Member Review Holding the Line on the River of Death: Union Mounted Forces at Chickamauga by Eric J. Wittenberg

Conclusion:

I thoroughly enjoyed this book. While I had done research on Minty, I still learned more about this fascinating character from Wittenberg. I also got a thorough lesson about the effective use of mounted troops against much large combined arms forces.

The book is well-written and quite lively. Those with a deeper interest in the subject should definitely consult the copious footnotes which, as I have already pointed out, are more than just bibliographic. The volume also contains photographs, illustrations, maps, and charts to help the reader understand and visualize the people and events discussed.

I recommend the book to anyone interested in cavalry, the Chickamauga Campaign, the War in the West, and immigrant involvement in the Civil War. I also recommend it to anyone who just wants a good read.
 
You need to bring some when you do you talk at the Ann Arbor Round Table, I expect some members will want one. I drive to Jackson Michigan often and was wondering in Minty's house still stood. I will have to look into that.
Is that talk scheduled?
 
Conclusion:

I thoroughly enjoyed this book. While I had done research on Minty, I still learned more about this fascinating character from Wittenberg. I also got a thorough lesson about the effective use of mounted troops against much large combined arms forces.
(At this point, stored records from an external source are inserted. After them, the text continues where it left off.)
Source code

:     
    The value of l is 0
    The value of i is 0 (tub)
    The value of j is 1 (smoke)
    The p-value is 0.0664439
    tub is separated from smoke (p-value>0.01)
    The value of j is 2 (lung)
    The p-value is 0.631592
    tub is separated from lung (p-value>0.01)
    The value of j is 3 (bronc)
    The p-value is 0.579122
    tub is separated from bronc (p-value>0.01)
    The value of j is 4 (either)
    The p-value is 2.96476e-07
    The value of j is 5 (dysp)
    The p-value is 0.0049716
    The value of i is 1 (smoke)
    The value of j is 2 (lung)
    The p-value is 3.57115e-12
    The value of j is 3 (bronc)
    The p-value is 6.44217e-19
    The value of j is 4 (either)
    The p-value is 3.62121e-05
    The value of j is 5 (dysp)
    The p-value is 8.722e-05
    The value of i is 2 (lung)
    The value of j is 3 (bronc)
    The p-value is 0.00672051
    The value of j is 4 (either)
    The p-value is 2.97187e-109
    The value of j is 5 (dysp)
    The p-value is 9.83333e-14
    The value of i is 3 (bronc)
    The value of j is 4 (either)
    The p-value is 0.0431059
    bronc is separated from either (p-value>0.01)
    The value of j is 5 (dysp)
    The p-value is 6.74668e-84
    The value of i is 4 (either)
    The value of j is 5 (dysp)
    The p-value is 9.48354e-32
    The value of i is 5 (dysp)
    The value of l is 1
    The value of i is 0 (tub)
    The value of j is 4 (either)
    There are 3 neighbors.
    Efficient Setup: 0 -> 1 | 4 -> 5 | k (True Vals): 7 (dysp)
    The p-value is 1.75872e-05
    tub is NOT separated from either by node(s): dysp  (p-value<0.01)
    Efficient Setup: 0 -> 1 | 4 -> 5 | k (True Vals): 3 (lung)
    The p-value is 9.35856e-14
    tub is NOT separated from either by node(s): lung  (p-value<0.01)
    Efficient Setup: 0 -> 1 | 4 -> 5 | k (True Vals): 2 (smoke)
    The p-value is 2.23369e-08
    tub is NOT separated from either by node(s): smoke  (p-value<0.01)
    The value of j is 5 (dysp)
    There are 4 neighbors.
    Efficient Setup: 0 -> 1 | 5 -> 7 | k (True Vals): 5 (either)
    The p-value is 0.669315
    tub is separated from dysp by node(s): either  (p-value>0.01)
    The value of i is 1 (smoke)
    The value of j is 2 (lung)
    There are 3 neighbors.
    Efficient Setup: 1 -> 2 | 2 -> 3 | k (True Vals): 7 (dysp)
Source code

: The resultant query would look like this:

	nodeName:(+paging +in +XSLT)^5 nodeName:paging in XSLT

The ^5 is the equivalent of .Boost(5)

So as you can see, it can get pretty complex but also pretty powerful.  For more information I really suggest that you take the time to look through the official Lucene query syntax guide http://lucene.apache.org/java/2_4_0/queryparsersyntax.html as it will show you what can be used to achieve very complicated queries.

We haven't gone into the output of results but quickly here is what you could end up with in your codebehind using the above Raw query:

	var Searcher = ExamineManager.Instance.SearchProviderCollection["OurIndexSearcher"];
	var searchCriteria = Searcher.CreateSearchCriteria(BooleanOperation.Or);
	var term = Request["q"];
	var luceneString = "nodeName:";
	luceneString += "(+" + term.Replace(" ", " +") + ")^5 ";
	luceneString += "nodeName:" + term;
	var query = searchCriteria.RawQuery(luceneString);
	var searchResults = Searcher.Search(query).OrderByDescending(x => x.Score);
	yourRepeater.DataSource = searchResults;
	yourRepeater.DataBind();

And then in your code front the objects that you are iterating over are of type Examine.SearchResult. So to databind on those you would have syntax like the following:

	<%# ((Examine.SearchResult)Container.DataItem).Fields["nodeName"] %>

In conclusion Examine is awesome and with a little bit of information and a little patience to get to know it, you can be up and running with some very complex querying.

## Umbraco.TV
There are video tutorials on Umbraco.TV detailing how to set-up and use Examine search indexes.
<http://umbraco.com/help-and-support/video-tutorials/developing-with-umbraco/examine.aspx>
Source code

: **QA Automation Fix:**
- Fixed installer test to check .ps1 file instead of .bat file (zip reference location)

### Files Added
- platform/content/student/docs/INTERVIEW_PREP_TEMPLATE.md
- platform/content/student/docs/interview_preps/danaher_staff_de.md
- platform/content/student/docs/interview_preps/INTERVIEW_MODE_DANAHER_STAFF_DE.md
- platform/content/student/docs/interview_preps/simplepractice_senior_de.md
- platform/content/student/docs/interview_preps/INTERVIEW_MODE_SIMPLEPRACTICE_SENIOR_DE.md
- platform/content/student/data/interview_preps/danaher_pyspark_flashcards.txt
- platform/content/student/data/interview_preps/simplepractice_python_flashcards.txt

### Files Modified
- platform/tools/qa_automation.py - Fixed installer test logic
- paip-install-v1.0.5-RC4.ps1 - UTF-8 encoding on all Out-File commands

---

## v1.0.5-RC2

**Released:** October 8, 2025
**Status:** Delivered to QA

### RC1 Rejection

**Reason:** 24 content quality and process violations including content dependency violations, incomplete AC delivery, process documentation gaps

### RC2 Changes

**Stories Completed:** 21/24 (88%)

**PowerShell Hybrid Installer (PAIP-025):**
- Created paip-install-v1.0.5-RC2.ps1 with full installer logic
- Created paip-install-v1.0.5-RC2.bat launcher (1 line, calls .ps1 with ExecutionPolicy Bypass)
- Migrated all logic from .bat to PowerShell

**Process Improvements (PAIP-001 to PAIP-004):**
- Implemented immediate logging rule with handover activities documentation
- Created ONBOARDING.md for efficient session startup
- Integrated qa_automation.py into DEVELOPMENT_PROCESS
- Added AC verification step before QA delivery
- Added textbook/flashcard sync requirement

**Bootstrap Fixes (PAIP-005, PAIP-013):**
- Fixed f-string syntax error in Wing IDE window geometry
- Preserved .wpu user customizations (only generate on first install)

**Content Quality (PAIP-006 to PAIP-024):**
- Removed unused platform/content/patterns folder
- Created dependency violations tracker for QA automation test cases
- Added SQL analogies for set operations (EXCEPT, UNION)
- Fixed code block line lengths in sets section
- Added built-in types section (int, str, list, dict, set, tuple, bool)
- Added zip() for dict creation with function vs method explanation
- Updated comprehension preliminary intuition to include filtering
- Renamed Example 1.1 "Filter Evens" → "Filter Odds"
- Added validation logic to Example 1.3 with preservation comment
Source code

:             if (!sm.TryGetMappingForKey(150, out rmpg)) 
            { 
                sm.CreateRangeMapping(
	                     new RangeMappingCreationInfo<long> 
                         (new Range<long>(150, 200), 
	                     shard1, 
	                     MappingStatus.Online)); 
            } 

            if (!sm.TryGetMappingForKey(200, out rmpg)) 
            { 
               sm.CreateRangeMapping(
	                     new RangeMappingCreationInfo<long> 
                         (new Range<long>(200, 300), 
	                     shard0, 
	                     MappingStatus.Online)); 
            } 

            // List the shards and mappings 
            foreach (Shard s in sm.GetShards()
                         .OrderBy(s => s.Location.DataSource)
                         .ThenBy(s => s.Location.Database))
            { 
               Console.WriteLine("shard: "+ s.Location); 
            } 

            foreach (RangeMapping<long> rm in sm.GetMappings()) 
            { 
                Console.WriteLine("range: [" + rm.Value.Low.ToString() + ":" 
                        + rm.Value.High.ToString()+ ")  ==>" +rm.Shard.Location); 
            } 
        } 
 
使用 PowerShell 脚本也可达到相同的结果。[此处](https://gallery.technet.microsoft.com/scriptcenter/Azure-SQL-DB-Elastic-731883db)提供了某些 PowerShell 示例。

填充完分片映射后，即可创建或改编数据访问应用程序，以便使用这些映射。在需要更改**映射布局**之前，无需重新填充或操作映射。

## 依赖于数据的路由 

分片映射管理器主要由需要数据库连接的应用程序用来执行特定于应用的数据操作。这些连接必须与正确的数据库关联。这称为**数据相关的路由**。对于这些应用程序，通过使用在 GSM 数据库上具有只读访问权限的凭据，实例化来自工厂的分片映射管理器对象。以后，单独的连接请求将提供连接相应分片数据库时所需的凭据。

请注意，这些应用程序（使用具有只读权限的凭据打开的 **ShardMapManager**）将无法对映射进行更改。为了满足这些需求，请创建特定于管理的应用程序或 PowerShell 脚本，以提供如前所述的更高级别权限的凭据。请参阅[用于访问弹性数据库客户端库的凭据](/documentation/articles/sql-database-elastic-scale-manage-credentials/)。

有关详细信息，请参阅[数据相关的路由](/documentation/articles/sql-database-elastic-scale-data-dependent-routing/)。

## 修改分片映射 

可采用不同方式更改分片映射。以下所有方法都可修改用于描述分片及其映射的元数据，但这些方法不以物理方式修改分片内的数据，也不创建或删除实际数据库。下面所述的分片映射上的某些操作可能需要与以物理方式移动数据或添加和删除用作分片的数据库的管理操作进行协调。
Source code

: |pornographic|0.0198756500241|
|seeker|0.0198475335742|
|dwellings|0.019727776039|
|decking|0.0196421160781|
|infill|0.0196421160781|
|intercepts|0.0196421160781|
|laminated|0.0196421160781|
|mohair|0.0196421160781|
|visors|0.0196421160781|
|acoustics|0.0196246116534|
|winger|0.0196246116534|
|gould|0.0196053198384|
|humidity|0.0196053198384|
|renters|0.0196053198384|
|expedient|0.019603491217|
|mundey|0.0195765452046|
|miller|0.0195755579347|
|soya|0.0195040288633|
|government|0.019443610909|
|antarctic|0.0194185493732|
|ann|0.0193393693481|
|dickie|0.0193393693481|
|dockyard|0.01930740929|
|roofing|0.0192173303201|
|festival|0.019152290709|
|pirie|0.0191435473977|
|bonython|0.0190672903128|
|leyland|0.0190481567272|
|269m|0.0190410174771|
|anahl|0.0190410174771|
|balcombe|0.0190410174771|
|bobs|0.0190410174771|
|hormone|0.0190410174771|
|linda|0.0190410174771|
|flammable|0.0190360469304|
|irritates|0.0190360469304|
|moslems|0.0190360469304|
The book is well-written and quite lively. Those with a deeper interest in the subject should definitely consult the copious footnotes which, as I have already pointed out, are more than just bibliographic. The volume also contains photographs, illustrations, maps, and charts to help the reader understand and visualize the people and events discussed.

I recommend the book to anyone interested in cavalry, the Chickamauga Campaign, the War in the West, and immigrant involvement in the Civil War. I also recommend it to anyone who just wants a good read.

Pat, thank you very much for the kind words--they are greatly appreciated. And I am very pleased that you found merit in the book and that you enjoyed it.
 
I had a couple of questions for @Eric Wittenberg. Here is the first:

Minty is referred to early in the book as a "soldier of fortune." I did not see that as an appropriate description. What did you mean by it?
 
Here is the review of the book at Civil War Books and Authors:

https://cwba.blogspot.com/2019/01/review-holding-line-on-river-of-death.html

From the review:

Now having authored Gettysburg* and Chickamauga companion studies, Wittenberg has firmly documented his earnest belief that the mounted operations that opened both battles represent two of the war's finest examples of a cavalry versus infantry delaying action. As the more eastern theater focused Wittenberg admits, one might even regard Minty and Wilder's feats of arms on September 18 as more impressive than Buford's far better known and much more widely celebrated July 1 cavalry fight...A product of sound research and finely-tuned reasoning and analysis, Holding the Line on the River of Death is a superbly constructed Civil War cavalry study that is richly deserving of top-shelf placement within the modern literature's rapidly expanding Chickamauga Campaign library.